◆ **Задание 1**
Перечислите все газеты, которые Сталин называет в установке Молотову, приведенной в отрывке о Сталине и Шолохове.
◆ **Задание 2**
Кто, согласно отрывку о Сталине и Шолохове, передал вождю письмо Шолохова?
◆ **Задание 3**
Продолжите отрывок о Сталине и Шолохове с того места, где он заканчивается.

◆ **Отрывок**

---*---

Выходило, будто к благостным праздникам приурочены благостные оценки жизни казаков: «Взять, например, колхозы в районе Хопра в бывшей Донской области… Простое сложение крестьянских орудий в недрах колхоза дало такой эффект, о котором и не мечтали наши практики… Крестьяне, будучи бессильны в условиях индивидуального труда, превратились в величайшую силу, сложив свои орудия и объединившись в колхозы… Крестьяне получили возможность обрабатывать трудно обрабатываемые в условиях индивидуального труда заброшенные земли и целину…»
Идиллия! Вождь сделал вид, что не знаком с тем письмом Шолохова, которое ему передала Левицкая.
Стерпит ли писатель радужные тона речи Сталина? И оставит ли без внимания сталинский наказ: «Вопрос об обработке заброшенных земель и целины имеет громадное значение для нашего сельского хозяйства»?
Целина… Знать бы писателю, когда читал речь Сталина, что в ней неотвратимо заложено название еще и не задуманного им произведения.
Январь 1930 года. Вождь сообщает Горькому: «Наша печать слишком выпячивает наши недостатки… И это, конечно, плохо». Еще установка — Молотову: «Уймите, ради бога, печать с ее мышиным визгом о „сплошных прорывах“, „нескончаемых провалах“, „срывах“ и т. п. брехне. Это — истерический троцкистско-правоуклонистский тон, не оправдываемый данными и не идущий большевикам. Особенно визгливо ведут себя „Эконом. Жизнь“, „Правда“, „За индустр.“, отчасти „Известия“».

---*---

◆ **Данные**
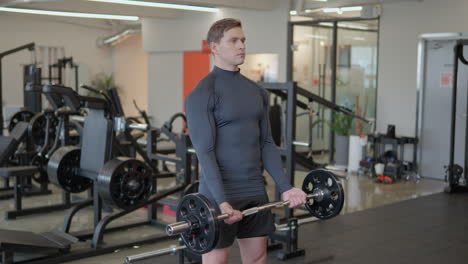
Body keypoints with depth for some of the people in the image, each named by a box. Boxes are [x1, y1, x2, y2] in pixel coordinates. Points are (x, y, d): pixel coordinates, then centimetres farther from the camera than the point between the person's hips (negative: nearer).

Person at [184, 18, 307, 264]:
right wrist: (221, 201, -27)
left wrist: (285, 187, 1)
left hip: (255, 191, 7)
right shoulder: (202, 94, -12)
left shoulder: (256, 91, 10)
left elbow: (267, 143, 10)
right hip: (219, 193, -7)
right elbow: (205, 151, -18)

---*---

◆ **Ответ 1**
«Эконом. Жизнь», «Правда», «За индустр.», «Известия»

◆ **Ответ 2**
Левицкая.

◆ **Ответ 3**
Шолохов совсем скоро испытает воздействие этой установки.
Сталин публикует новую статью «К вопросу о политике ликвидации кулачества как класса». Она звучит как приговор: «Чтобы оттеснить кулачество, как класс, надо сломить в открытом бою сопротивление этого класса и лишить его производственных источников существования и развития (свободное пользование землей, орудия производства, аренда, право найма труда и т. д.)».
Выходит, дан приказ на войну с целым классом врагов! А это сотни и сотни тысяч семей с их малыми и старыми домочадцами!
Сталин не захотел продолжать нэп в деревне. Не решился поладить с кулаками, чтобы совместно преобразовывать сельское хозяйство.
Шолохов на раскулачивание сполна откликнется в «Поднятой целине». Будет ли смягчать, лакировать, оправдывать? Нет!
Весной Шолохов поездил по нескольким только что созданным колхозам. Результат — критическая статья. Местному партийцу Петру Луговому запомнилось: «Он дал суровую оценку руководству Верхне-Донского района, коснулся крайкома, не принявшего мер для ликвидации недостатков, хотя и знавшего о них. Статью эту „Правда“ не поместила. Она ее послала крайкому для принятия мер…»
Значит, в холостой превратили боевой заряд Шолохова — рассказать стране о том, что творится на Дону.
Значит, отрикошетило и на него указание Сталина — не критиковать. «Правда» если и критикует «перегибы», так избирательно. Крайком тоже не жалует «писак-критиканов».
И вдруг его имя появляется в «Правде». Это Горький печатает статью «Рабочий класс должен воспитывать своих мастеров культуры». Что скрывать, приятно читать, хотя его фамилия лишь упомянута. Однако Шолохов насторожился — не продолжается ли агитация сделать его певцом рабочего класса?
Сталину нужны союзники, в особенности из тех, кто молод. Потому делится с Горьким в письме опасениями, что не вся молодежь верна партии: «Молодежь у нас разная. Есть нытики, усталые, отчаявшиеся… не у всякого хватает нервов, характера, понимания воспринять картину грандиозной ломки старого и лихорадочной стройки нового как картину должного и, значит, желательного».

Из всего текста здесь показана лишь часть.